Thank you: we had so many memories this week that we will publish more next week.

THE photo is Clarence Place with the cameraman’s back to the river bridge.

The photo was taken before the Cenotaph was built in the early 1920s. Caerleon Road runs away on the left under the railway bridge. The left hand tram is coming out of Chepstow Road and the right hand tram is exiting Corporation Road. A few hundred yards down Corporation Road was the Newport Corporation Electricity Department Power Station and on the same site was the tram and bus depot. The small building with the lattice panels was a shelter for the cab drivers.

Dave Woolven, Newport

l THE location is at the crossroads at the start of Clarence Place, Newport. In the front of the photograph is the Cenotaph which has for many long years been the venue for the annual commemorative services for the servicemen lost in the 1st and 2nd World Wars and the other recent insurrections. Behind the cenotaph is the glass fronted office building which was once the local offices for every mans friend, the inland revenue. To the right just in view is the Artful Dodger pub which has now become the meeting place for fans on their way to Rodney Parade situated just around the corner to support Newport RFC, The Dragons or Newport County AFC. To the left just out of sight is the Health Club which was originally the Newport Transport Club.

In 1840 a year after the Chartists march this area was within the parish of Christchurch and was still farm lands with a few scattered small dwellings near the river. The land was farmed by Duckpool Farm, Fair Oak Farm and the nearest large house on this side of the river would have been Maindee House, the home of a local industrialist. At the location of approx. where the Cenotaph is today and recorded in the Parish census of 1841 was a toll house manned by the toll collector Charles Hopkins.

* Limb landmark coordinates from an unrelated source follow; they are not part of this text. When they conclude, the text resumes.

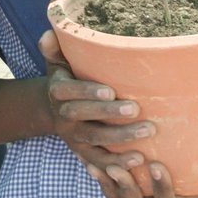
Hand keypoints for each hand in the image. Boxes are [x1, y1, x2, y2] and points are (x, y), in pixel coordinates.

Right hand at [40, 30, 149, 170]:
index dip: (87, 92)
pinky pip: (99, 162)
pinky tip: (139, 159)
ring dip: (120, 138)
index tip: (110, 90)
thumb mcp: (57, 62)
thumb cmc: (66, 78)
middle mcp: (63, 115)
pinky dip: (117, 164)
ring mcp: (73, 136)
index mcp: (57, 91)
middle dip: (109, 113)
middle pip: (83, 116)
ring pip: (95, 140)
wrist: (53, 110)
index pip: (68, 91)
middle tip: (135, 108)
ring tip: (147, 131)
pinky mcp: (84, 153)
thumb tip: (50, 32)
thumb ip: (55, 47)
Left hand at [88, 150, 197, 197]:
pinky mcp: (129, 176)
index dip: (161, 189)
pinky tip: (90, 152)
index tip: (157, 164)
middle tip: (118, 168)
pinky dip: (100, 171)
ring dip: (107, 183)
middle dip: (126, 190)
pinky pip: (109, 181)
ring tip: (98, 163)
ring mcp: (140, 192)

As the area developed with better roads, a railway, a new bridge across the river Usk, the area of Maindee and the Clarence continued to be developed with businesses, skills, trades and homes constructed all relating to the expanding urban industrial revolution. As can be seen in the older photograph there was by now a fine tram car transport system which extended throughout to the outer limits of the expanding town. Trams can be seen to the right and tram lines to the left with the new Maindee railway bridge in the distance. There are still remains of these rails buried under the road system which often come to view on road excavations in the town area.

John Guy, Newport

l THE Cenotaph at Clarence Place. All sorts of history here about all sorts of things. Although the central part with the Tax Office has changed, many of the older buildings along, Caerleon, Chepstow and Corpa Road are still there. This where the annual Remembrance Day parade ends with the service. Remember marching there with the 7th Newport Scouts in the fifties. What fun eh!